Власик задумался. В том числе, наверное, и о том, что ошибся, упомянув товарища, который, по моему мнению, уже почти не живой. Хотя когда-то — как Власик сейчас — тоже был крупным начальником. Крупнее, — в Политуправлении Красной армии.
— Спроси! — разрешил я Власику, списав его ошибку за счёт того же праздничного «вздоха».
Власик засиял:
— А это правда, Ёсиф Высарьоныч, что Мехлис — когда был полностью живой, — доложил вам про одного маршала, который каждую неделю менял фронтовую жену. А затем спросил вас: «Что будем с маршалом делать?» И вынул блокнот. А вы долго молчали. И потом сказали: «Завидовать будем!» — и расхохотался. — Это правда, Ёсиф Высарьоныч?
Я не ответил:
— А почему ты начал список гостей с Прокурора?
— Я по алфавиту! — испугался Власик. — У Лаврентия Палыча фамилия первая.
— Даже к алфавиту подстроился! «Знамя побед», да?
— А что, правильно сказал: вы и есть знамя побед, Ёсиф Высарьоныч!
— Я человек, Власик, а не знамя, — произнёс я и подумал, что из Лаврентия писатель не вышел бы: людей нельзя сравнивать со знаменем. — Вот другие выразились правильней: «знаменосец».
— Да! «Знаменосец коммунизма»!
— А что ты ещё запомнил, Николай Сидорович?
— Всё, Ёсиф Высарьоныч! Что вы продолжатель дела Ленина и творец сталинской Конституции…
— Это ясно. Особенно — что творец сталинской. Если она сталинская, — Сталин и творец. И что «продолжатель»… Все мы что-то продолжаем. Вот ты, например, продолжаешь прикладываться.
— Но ведь день такой, Ёсиф Высарьоныч!
— Я не про сегодня.
— Вы про вообще? А вообще я и ем, и пью меньше. Да и то потому питаюсь, Ёсиф Высарьоныч, и потому выпиваю, чтоб не засорять голову мыслями о кушанье и выпивке…
— Скажи лучше — какая ещё мысль тебе в эту незасорённую голову запала? Из услышанного.
— Что вы маршал и генералиссимус!
— Это не мысль. Это факт.
— И ещё, что Отец и Учитель!
— А это старые слова. Но тоже неправильные. Отец не я, а Господь Бог. А Учитель… Ты знаешь кто Учитель?
— Вы, Ёсиф Высарьоныч! Был Ильич, а сейчас вы!
— Учитель — Иисус Христос. Слышал это имя?
— Слышал, — обиделся Власик потому, что я усомнился в его наслышанности. А может быть, потому, что отказался от этого звания в пользу неживого еврея. И для него неавторитетного.

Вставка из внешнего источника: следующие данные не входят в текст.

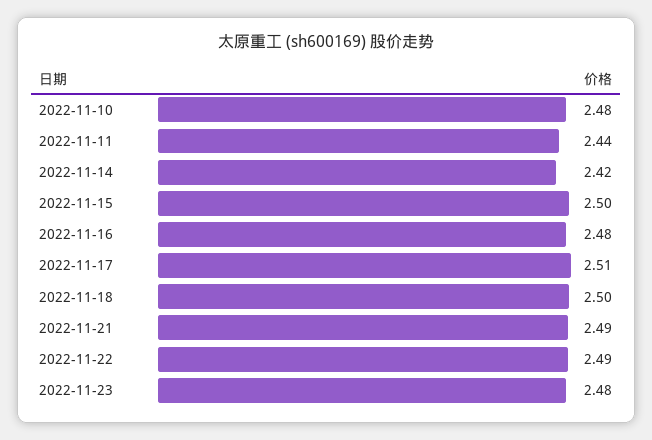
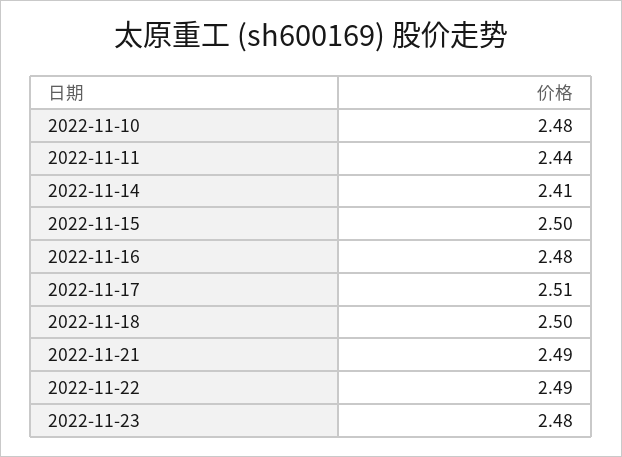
  {
    "2022-11-10": 2.48,
    "2022-11-11": 2.44,
-   "2022-11-14": 2.42,
+   "2022-11-14": 2.41,
    "2022-11-15": 2.5,
    "2022-11-16": 2.48,
    "2022-11-17": 2.51,
    "2022-11-18": 2.5,
    "2022-11-21": 2.49,
    "2022-11-22": 2.49,
    "2022-11-23": 2.48
  }

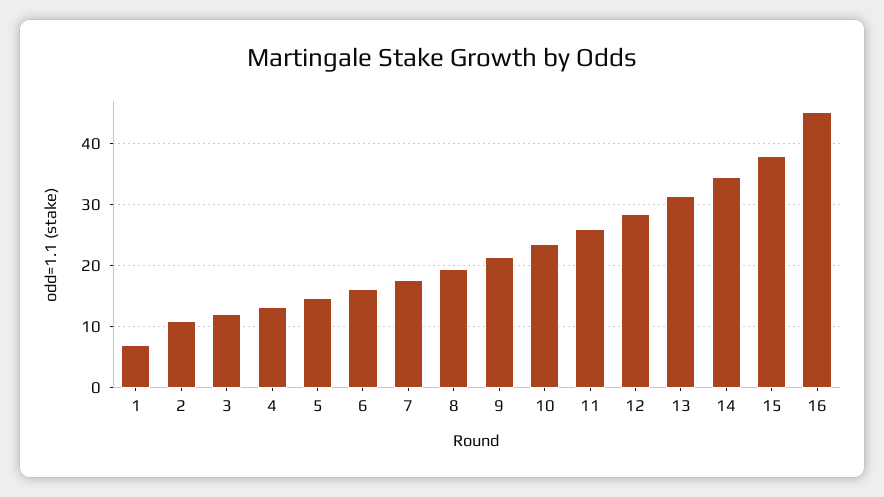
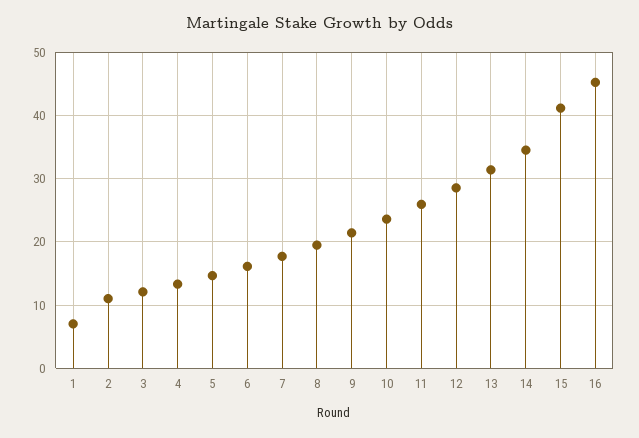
  {
    "1": 7,
    "2": 11,
    "3": 12,
    "4": 13,
    "5": 15,
    "6": 16,
    "7": 18,
    "8": 19,
    "9": 21,
    "10": 24,
    "11": 26,
    "12": 29,
    "13": 31,
    "14": 35,
-   "15": 38,
+   "15": 41,
    "16": 45
  }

— А кто из мастеров слова выразился лучше всех?
— Все говорят, что товарищ Тольятти. Из дружественной Италии. А высказались — я посчитал — 34 товарища!
— Италия пока не дружественная, а Тольятти не мастер слова.
— А вы спросили про мастеров, да? — Власик вдруг сник и поморщился.
В его глазах собралась жалоба на то, что жизнь — игра с несправедливыми условиями. И что — будь на то его воля — он бы на эти условия не согласился. И ещё — что если неполное знание чего-нибудь опасно, полное смертельно.
У меня возникла к нему жалость. Действительно несправедливо: он с кем-то пропустил «по вздоху», а я трезвый.
Но, с другой стороны, он моложе, а трезвость — тоже иллюзия. Неадекватное состояние из-за неприсутствия в организме «вздоха». Хотя я, как сегодня сказали, «почётный пионер», он моложе. И не знает пока самого главного: человек способен понять жизнь не раньше, чем поймёт, что понимать в ней нечего!